The Competition and Markets Authority (CMA) has taken its first steps towards imposing a suite of remedies for the investment consulting and fiduciary management markets.
The watchdog has published a draft order containing provisions relating to mandatory tendering for fiduciary management, and disclosure of fees and performance information to current and prospective clients of investment consulting and fiduciary management firms.
The order follows the publication of the CMA's final report in December, which included a conclusion that the markets contained competition issues, particularly among firms which offer both investment consulting and fiduciary management services (IC-FM firms).
It also concluded that trustees did not have enough information to make well-informed decisions, and that those more engaged - via tendering, for example - often received services at a lower cost.
Divided into 11 parts, the order deals with the majority of the recommendations made in the final report, as well as some more general provisions around enforcement and reporting.

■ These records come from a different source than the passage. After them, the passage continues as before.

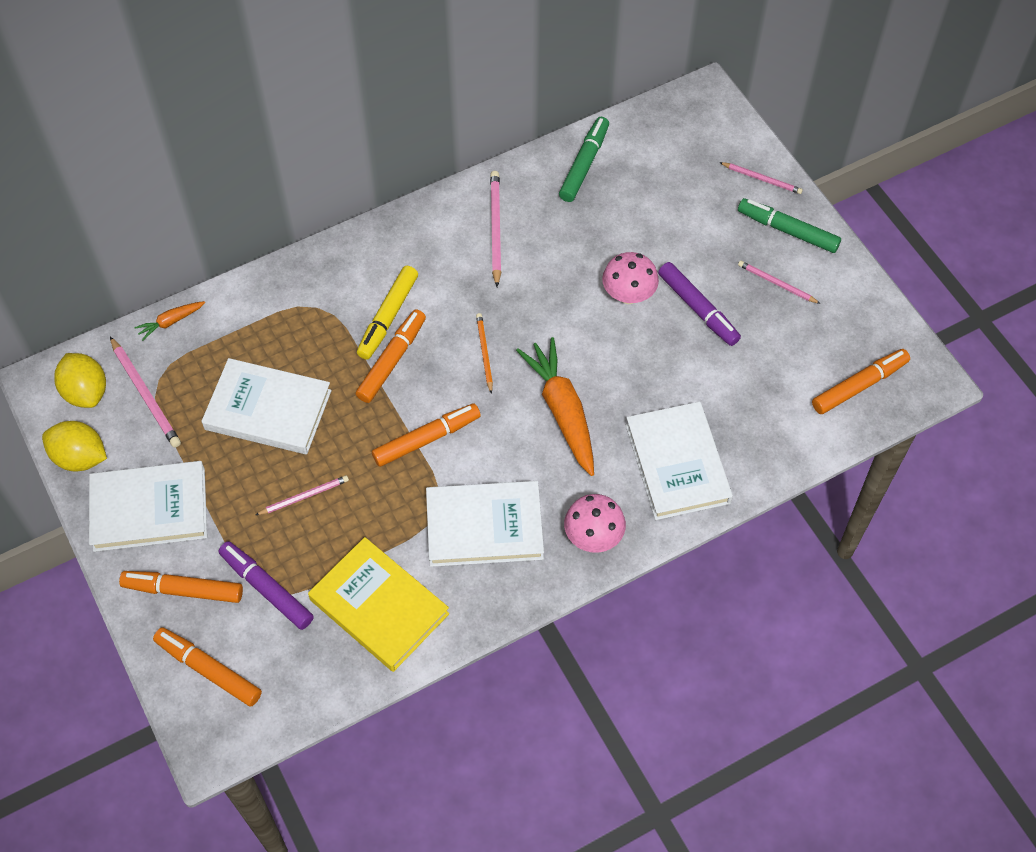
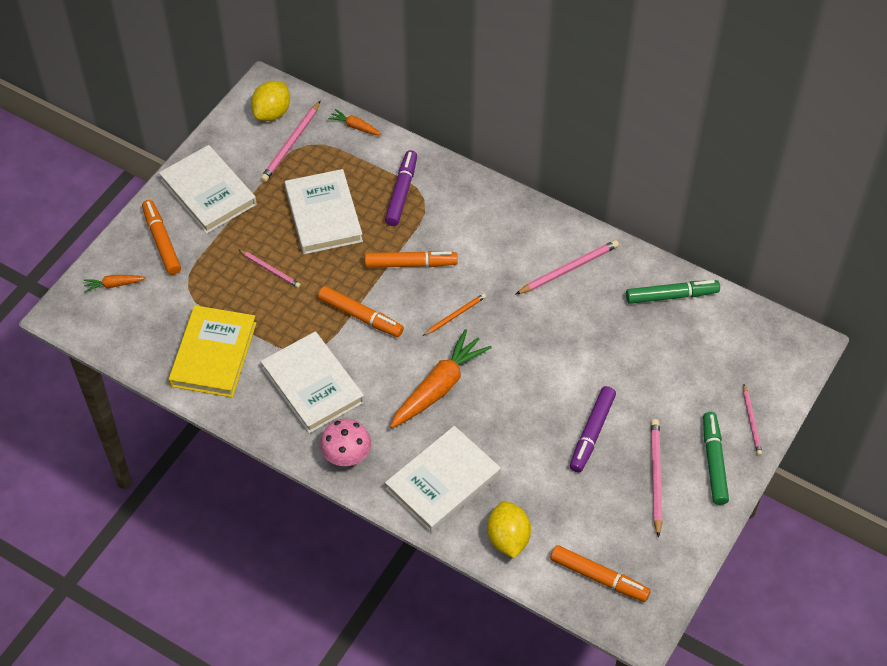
camera: 60 degrees right, 5 degrees down
(80, 457) = (222, 136): yellow lemon -> yellow lemon (508, 538)
(208, 670) = (114, 285): orange marker -> orange carrot
(267, 588) = (189, 285): purple marker -> purple marker (401, 192)
(388, 317) = (445, 243): yellow marker -> none
(628, 295) = (571, 381): pink mushroom -> none
(776, 283) = (655, 477): pink pencil -> pink pencil, size x1.57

Once enacted, immediate action will be required on the use of a standardised methodology and template for reporting of fiduciary manager's past performance; and obligations on trustees, and firms providing either or both of fiduciary management and investment consulting services to provide compliance statements to the CMA.

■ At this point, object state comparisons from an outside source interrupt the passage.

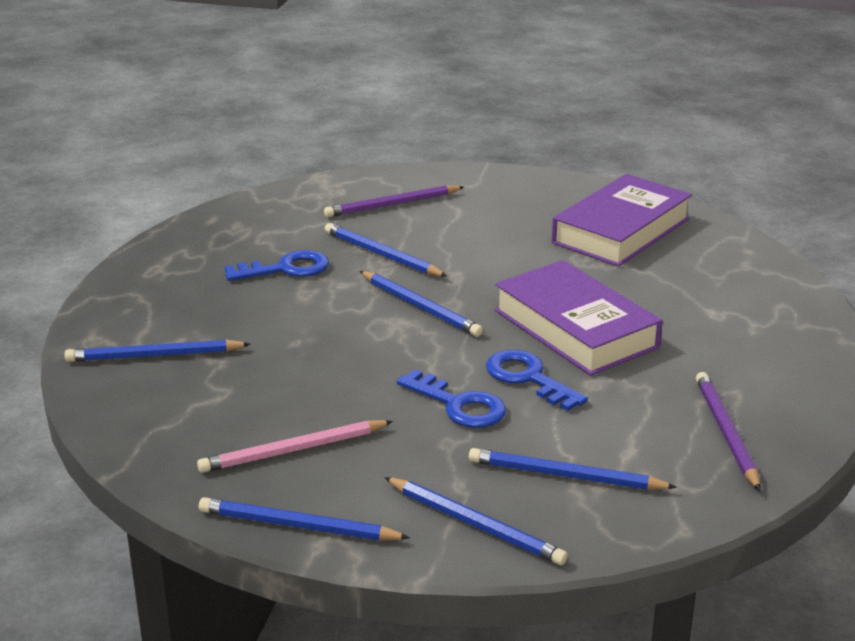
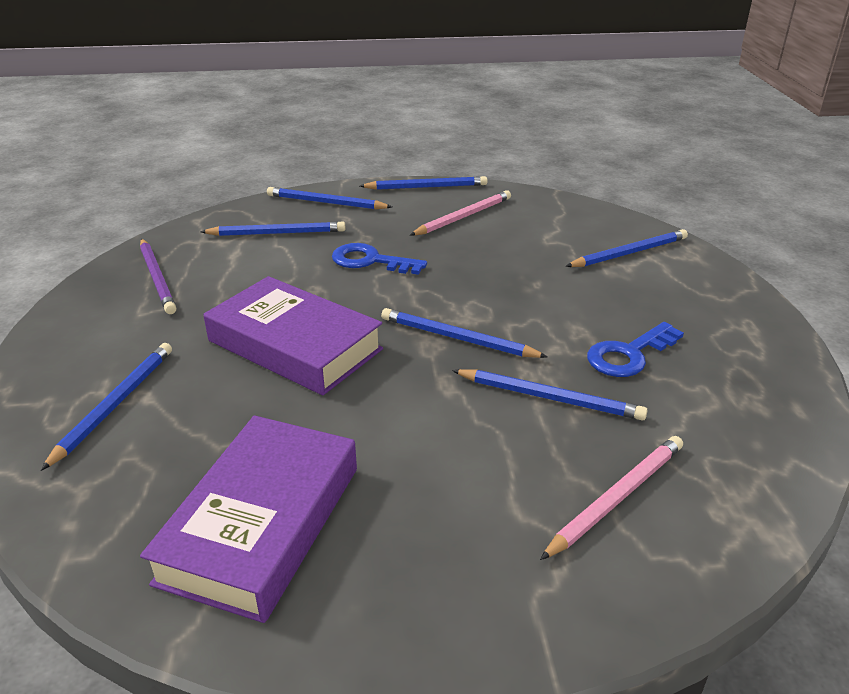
camera: 160 degrees right, 5 degrees up
(392, 205) = (616, 497): purple pencil -> pink pencil
(528, 378) = (324, 290): blue key -> none
(738, 311) = (115, 404): none -> blue pencil

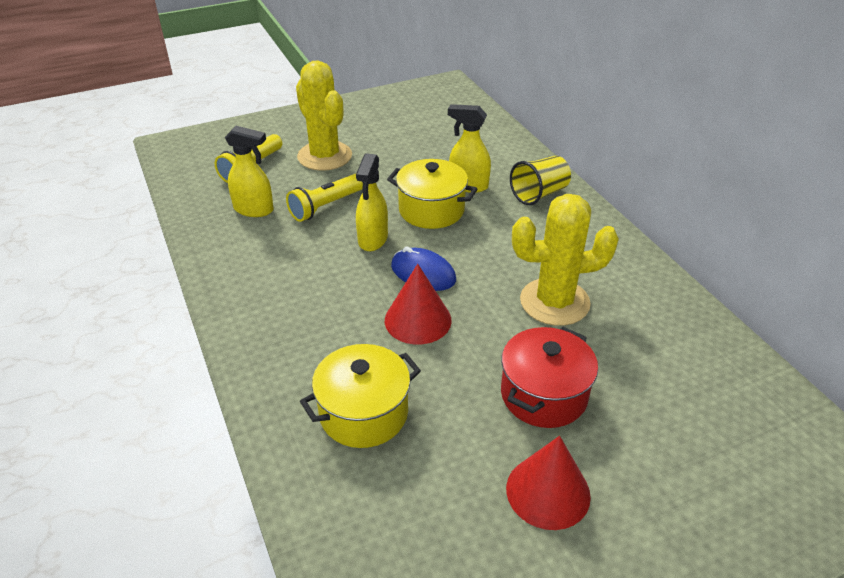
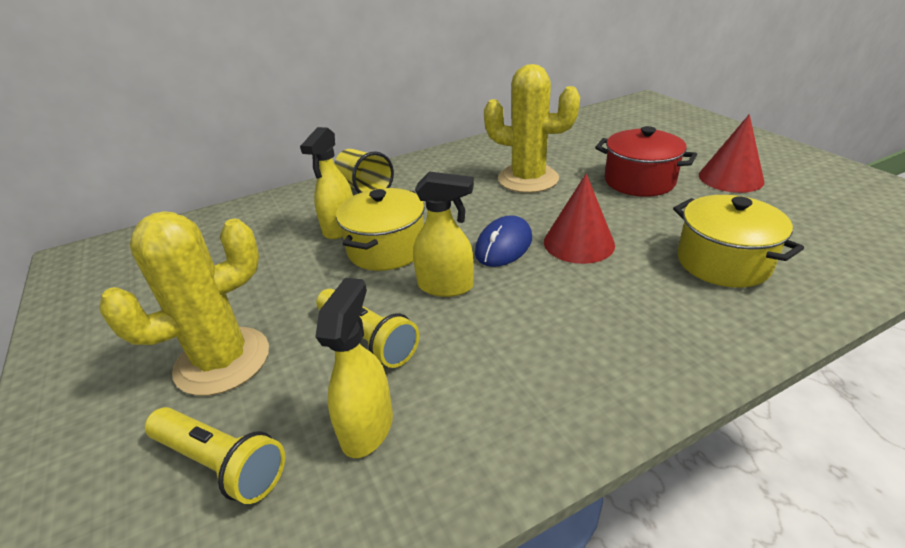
camera: 90 degrees left, 5 degrees down
(554, 302) = (528, 179): yellow cactus -> yellow cactus turned 60 degrees counterclockwise

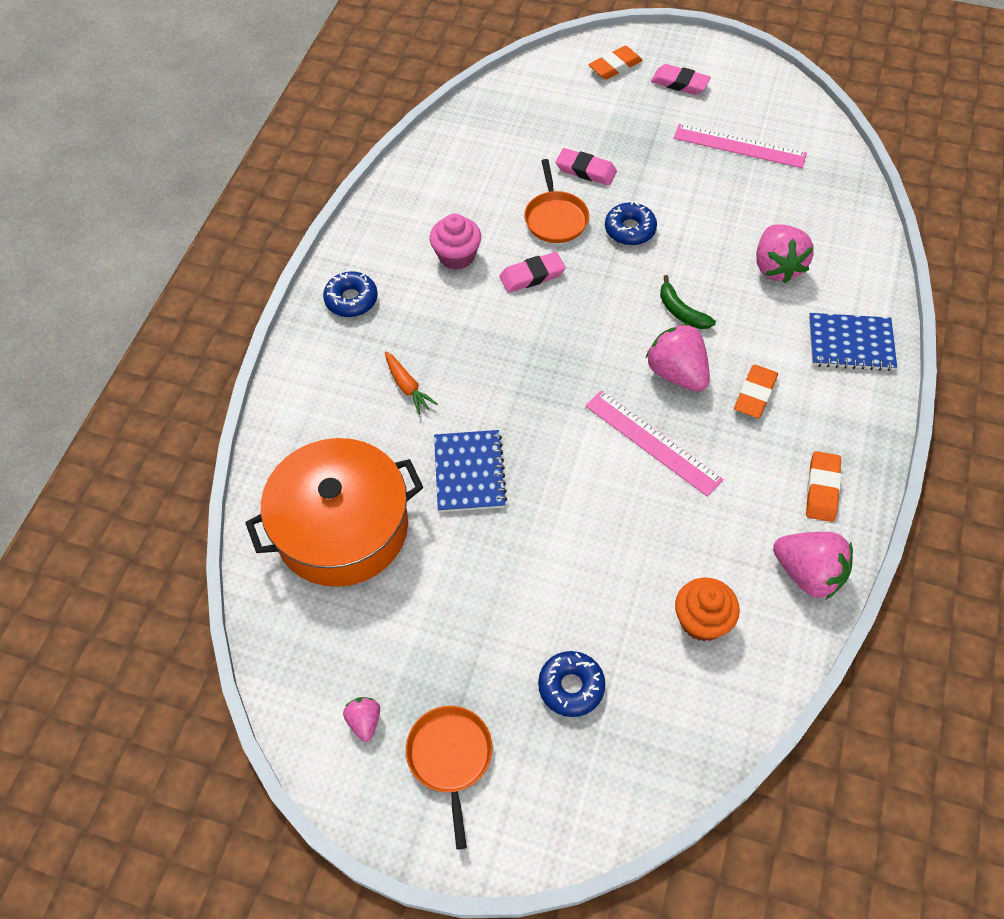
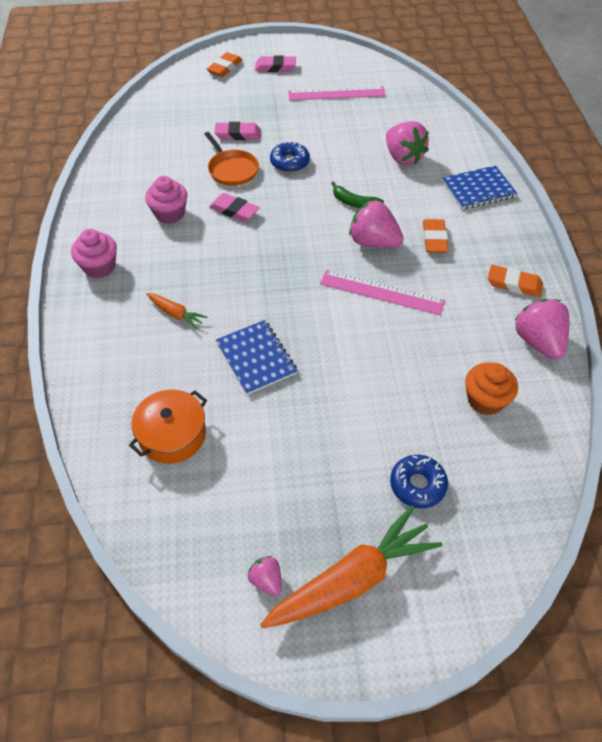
camera: 25 degrees left, 5 degrees down
(342, 528) = (172, 435): orange pot -> orange pot, size x0.57
(351, 300) = (99, 267): blue donut -> pink cupcake
(450, 757) = (352, 579): orange pan -> orange carrot
(532, 275) = (234, 210): pink eraser -> pink eraser turned 75 degrees clockwise
(808, 574) = (538, 342): pink strawberry -> pink strawberry turned 120 degrees counterclockwise
(822, 489) = (514, 284): orange eraser -> orange eraser turned 60 degrees counterclockwise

The remainder of the remedies will come into force six months later, although schemes will be given up to five years to re-tender for an existing fiduciary management mandate, and those with existing mandates exceeding five years will also enjoy a two-year grace period.
The order also outlines that the remedies requiring trustees to take action will not apply to public sector schemes - as defined in section 318 of the Pensions Act 2004 - or master trusts where an IC-FM firm is a scheme strategist or scheme funder under The Pensions Regulator's authorisation regime.
Industry participants are encouraged to provide feedback on the draft order with a deadline for responses set as the morning of 13 March.
The CMA has previously indicated it plans to enact the order by the end of June.